## WORK ORDER
All lines in the data below carrying the string "street" are to be located and copied.

GIVEN RECORDS section start

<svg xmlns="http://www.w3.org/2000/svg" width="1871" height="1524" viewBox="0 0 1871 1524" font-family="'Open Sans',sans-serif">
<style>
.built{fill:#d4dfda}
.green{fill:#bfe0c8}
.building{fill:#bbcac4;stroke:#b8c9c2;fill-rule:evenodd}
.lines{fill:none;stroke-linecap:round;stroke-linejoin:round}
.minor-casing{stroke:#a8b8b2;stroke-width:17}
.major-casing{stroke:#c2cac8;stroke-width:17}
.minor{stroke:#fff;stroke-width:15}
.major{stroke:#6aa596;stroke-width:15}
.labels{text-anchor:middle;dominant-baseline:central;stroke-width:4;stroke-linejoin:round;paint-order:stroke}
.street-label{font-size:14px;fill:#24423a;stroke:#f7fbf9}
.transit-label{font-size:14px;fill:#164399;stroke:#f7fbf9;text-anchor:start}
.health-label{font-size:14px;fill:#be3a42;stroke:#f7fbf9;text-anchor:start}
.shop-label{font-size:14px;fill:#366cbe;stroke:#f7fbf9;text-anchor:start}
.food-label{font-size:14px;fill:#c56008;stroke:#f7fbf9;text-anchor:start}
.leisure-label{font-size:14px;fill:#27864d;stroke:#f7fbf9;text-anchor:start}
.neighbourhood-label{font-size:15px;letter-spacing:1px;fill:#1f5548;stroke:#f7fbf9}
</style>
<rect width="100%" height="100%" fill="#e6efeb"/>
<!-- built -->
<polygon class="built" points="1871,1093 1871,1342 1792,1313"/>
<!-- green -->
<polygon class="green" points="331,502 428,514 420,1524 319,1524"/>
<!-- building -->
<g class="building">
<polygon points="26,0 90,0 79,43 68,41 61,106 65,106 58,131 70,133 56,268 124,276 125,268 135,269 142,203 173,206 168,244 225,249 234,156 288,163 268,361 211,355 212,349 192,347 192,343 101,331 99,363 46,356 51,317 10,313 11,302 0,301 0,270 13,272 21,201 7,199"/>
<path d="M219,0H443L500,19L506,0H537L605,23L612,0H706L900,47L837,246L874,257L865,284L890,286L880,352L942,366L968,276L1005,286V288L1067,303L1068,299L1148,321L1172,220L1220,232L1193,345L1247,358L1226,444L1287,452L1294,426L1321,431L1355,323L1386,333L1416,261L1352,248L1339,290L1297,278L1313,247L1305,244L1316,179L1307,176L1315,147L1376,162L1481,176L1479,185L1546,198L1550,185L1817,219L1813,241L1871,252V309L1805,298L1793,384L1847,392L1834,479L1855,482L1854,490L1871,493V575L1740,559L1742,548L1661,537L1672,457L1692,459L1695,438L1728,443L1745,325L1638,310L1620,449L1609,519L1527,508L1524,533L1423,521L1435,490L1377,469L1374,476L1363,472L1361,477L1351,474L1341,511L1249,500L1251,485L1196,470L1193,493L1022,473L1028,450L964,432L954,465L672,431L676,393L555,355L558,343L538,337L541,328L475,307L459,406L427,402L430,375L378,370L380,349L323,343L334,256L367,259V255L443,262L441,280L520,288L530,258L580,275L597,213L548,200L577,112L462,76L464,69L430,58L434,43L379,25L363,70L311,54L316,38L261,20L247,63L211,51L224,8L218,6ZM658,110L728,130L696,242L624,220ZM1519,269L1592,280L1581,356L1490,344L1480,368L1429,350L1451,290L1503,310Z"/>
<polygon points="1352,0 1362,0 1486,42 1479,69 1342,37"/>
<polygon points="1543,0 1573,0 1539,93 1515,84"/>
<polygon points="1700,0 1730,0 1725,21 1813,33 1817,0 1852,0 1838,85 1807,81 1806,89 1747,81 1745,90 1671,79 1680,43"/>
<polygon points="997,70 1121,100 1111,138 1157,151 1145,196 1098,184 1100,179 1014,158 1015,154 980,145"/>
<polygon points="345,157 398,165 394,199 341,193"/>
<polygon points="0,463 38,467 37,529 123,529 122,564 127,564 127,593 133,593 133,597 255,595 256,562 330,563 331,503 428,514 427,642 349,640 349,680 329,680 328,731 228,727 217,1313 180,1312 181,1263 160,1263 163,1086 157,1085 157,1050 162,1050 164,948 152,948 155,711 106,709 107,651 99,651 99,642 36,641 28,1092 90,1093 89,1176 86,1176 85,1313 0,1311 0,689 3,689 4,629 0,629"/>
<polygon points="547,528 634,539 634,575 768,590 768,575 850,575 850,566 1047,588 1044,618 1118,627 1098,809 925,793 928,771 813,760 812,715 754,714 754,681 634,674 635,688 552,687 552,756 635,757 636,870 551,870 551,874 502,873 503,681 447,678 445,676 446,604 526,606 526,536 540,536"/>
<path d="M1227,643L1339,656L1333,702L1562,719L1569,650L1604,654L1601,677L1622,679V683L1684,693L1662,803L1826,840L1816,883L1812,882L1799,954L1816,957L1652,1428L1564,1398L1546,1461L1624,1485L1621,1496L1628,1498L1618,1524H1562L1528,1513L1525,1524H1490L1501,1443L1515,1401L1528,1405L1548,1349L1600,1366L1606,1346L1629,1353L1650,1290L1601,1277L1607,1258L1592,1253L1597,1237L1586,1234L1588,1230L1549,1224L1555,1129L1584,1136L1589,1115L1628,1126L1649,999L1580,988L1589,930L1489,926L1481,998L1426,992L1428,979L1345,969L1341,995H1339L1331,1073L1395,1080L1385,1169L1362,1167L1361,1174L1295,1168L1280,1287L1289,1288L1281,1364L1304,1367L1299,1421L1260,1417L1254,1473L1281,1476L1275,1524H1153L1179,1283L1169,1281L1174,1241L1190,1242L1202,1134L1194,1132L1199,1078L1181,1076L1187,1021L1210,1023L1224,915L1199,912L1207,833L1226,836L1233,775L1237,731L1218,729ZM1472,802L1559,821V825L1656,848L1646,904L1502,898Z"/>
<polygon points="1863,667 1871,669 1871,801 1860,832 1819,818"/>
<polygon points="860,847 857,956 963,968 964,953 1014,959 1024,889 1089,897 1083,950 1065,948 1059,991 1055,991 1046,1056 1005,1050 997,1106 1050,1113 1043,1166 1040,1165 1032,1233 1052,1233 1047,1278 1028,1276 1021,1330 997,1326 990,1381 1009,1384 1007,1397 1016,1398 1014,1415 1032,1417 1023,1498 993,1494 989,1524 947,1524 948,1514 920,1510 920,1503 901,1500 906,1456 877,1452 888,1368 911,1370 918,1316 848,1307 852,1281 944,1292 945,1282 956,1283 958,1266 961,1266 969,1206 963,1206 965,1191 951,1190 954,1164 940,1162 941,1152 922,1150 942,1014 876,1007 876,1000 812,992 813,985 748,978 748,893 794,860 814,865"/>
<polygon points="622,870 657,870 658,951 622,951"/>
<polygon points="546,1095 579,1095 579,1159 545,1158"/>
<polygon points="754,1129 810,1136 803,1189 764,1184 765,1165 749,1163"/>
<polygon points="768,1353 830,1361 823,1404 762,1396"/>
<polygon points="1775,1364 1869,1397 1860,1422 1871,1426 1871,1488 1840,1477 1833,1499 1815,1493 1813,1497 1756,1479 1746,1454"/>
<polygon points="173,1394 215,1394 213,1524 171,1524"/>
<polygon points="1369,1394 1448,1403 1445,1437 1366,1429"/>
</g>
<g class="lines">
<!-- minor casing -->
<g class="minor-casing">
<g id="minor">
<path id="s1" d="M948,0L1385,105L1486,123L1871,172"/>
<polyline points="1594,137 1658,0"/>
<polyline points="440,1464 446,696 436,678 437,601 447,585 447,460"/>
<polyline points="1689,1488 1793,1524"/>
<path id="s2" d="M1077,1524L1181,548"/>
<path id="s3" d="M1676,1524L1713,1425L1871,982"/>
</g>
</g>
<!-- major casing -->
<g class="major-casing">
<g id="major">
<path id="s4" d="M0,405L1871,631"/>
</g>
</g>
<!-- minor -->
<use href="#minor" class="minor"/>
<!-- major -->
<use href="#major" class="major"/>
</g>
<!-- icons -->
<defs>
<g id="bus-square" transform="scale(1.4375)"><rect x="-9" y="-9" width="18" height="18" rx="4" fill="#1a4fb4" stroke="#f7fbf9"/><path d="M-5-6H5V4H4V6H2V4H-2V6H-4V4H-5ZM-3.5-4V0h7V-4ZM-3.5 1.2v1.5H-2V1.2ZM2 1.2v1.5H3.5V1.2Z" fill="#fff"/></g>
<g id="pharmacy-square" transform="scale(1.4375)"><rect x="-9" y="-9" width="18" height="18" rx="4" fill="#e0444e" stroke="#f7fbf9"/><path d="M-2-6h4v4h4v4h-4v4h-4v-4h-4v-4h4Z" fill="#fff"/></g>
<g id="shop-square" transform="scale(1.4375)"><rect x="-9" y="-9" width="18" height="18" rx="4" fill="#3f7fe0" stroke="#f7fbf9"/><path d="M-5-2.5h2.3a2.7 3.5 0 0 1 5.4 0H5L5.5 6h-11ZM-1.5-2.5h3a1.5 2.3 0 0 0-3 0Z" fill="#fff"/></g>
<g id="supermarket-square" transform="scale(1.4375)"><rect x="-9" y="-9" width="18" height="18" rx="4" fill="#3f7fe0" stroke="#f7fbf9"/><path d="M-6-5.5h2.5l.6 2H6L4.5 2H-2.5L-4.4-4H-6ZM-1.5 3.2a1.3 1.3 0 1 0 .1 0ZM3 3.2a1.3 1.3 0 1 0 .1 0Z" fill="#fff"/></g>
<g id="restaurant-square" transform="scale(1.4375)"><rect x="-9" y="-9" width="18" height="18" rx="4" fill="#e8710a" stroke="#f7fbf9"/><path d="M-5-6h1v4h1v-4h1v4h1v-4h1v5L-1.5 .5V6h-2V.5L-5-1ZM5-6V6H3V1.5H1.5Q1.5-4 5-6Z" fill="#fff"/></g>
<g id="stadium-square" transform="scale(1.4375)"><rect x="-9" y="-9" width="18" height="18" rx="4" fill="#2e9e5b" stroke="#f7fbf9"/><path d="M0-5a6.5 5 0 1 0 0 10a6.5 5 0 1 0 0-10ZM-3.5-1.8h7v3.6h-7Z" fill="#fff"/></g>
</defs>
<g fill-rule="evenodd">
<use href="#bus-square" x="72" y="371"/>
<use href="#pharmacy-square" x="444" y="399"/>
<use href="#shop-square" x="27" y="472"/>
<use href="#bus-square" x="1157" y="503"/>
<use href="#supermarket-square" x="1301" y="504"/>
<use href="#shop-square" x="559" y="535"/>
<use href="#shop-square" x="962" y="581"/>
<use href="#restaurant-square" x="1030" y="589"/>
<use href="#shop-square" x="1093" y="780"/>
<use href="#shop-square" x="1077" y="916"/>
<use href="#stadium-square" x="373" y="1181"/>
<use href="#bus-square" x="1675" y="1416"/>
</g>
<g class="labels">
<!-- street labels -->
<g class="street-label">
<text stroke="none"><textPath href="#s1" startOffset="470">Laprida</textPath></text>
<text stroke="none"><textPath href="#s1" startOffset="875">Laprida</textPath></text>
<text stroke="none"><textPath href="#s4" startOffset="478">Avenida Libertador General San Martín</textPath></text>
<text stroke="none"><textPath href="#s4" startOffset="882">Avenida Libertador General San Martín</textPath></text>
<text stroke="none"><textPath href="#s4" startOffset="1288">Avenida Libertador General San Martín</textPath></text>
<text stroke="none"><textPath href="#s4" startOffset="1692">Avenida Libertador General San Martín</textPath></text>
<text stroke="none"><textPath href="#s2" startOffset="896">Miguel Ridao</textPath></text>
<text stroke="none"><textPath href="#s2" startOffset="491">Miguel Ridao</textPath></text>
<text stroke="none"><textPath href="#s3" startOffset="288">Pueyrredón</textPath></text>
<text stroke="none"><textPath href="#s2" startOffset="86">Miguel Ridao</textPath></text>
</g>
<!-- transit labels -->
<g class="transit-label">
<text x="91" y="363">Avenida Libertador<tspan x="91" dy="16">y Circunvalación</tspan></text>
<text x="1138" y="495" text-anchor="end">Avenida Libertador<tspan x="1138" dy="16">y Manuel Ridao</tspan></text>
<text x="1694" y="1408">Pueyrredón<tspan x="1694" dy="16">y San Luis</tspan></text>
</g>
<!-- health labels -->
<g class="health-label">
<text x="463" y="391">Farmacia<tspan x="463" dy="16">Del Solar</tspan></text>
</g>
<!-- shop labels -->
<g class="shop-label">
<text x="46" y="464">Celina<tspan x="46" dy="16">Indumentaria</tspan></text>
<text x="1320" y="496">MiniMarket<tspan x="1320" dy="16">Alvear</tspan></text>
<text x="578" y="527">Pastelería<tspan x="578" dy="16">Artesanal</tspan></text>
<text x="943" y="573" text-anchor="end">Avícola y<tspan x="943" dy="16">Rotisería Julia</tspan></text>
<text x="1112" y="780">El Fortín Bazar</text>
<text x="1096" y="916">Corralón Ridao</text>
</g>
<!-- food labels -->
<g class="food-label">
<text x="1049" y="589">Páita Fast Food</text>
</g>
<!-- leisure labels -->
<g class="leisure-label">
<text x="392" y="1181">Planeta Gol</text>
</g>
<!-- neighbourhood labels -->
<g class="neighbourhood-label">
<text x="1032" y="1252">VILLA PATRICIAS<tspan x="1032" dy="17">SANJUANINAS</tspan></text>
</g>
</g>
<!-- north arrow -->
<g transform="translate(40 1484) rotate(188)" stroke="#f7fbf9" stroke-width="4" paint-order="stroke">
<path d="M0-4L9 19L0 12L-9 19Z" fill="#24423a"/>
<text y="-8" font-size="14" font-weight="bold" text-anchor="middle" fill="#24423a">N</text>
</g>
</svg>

GIVEN RECORDS section end

## OUTPUT FOR THIS EXERCISE
.street-label{font-size:14px;fill:#24423a;stroke:#f7fbf9}
<!-- street labels -->
<g class="street-label">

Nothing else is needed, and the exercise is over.